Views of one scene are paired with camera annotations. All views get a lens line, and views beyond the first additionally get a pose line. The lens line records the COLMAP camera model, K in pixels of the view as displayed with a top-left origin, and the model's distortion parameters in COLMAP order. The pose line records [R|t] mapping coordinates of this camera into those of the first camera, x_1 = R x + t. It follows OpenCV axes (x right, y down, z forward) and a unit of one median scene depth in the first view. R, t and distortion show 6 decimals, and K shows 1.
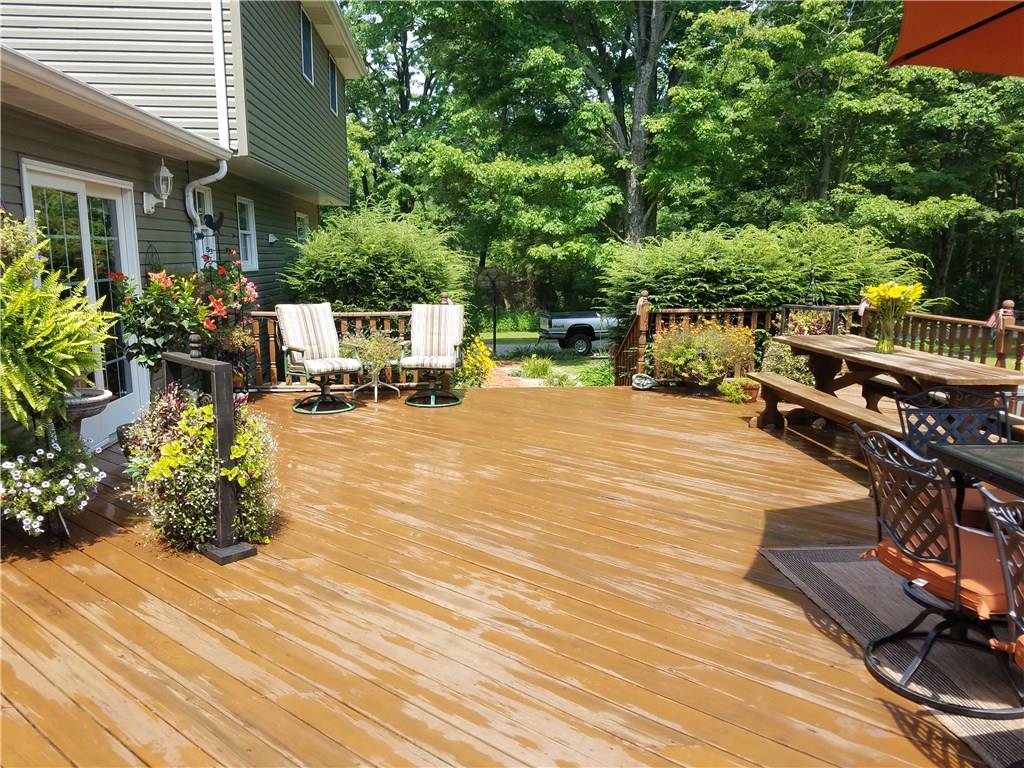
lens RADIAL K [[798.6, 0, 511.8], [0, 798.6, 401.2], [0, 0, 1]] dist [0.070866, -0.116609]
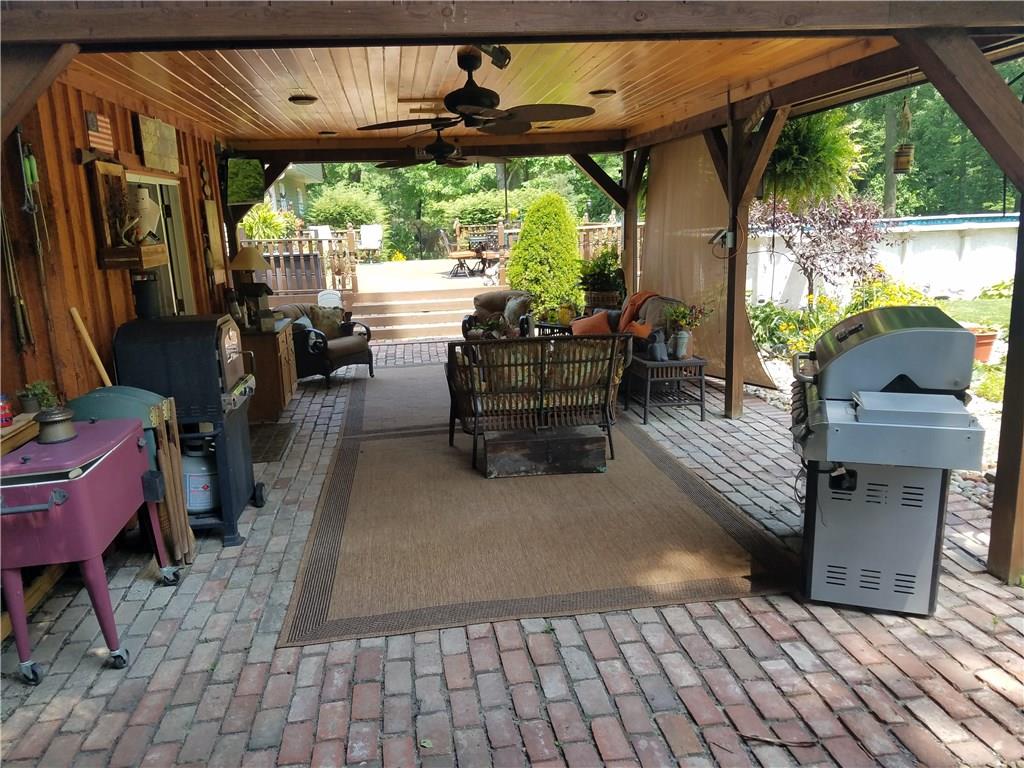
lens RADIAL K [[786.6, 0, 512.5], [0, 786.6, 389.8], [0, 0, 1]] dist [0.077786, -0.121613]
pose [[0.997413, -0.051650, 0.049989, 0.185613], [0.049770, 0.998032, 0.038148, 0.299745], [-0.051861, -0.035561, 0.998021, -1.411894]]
- - - - -
TASK :: Set down all of the material word for word, but keep each picture out.

OUTPUT OF THE EXERCISE ::
Views of one scene are paired with camera annotations. All views get a lens line, and views beyond the first additionally get a pose line. The lens line records the COLMAP camera model, K in pixels of the view as displayed with a top-left origin, and the model's distortion parameters in COLMAP order. The pose line records [R|t] mapping coordinates of this camera into those of the first camera, x_1 = R x + t. It follows OpenCV axes (x right, y down, z forward) and a unit of one median scene depth in the first view. R, t and distortion show 6 decimals, and K shows 1.
lens RADIAL K [[798.6, 0, 511.8], [0, 798.6, 401.2], [0, 0, 1]] dist [0.070866, -0.116609]
lens RADIAL K [[786.6, 0, 512.5], [0, 786.6, 389.8], [0, 0, 1]] dist [0.077786, -0.121613]
pose [[0.997413, -0.051650, 0.049989, 0.185613], [0.049770, 0.998032, 0.038148, 0.299745], [-0.051861, -0.035561, 0.998021, -1.411894]]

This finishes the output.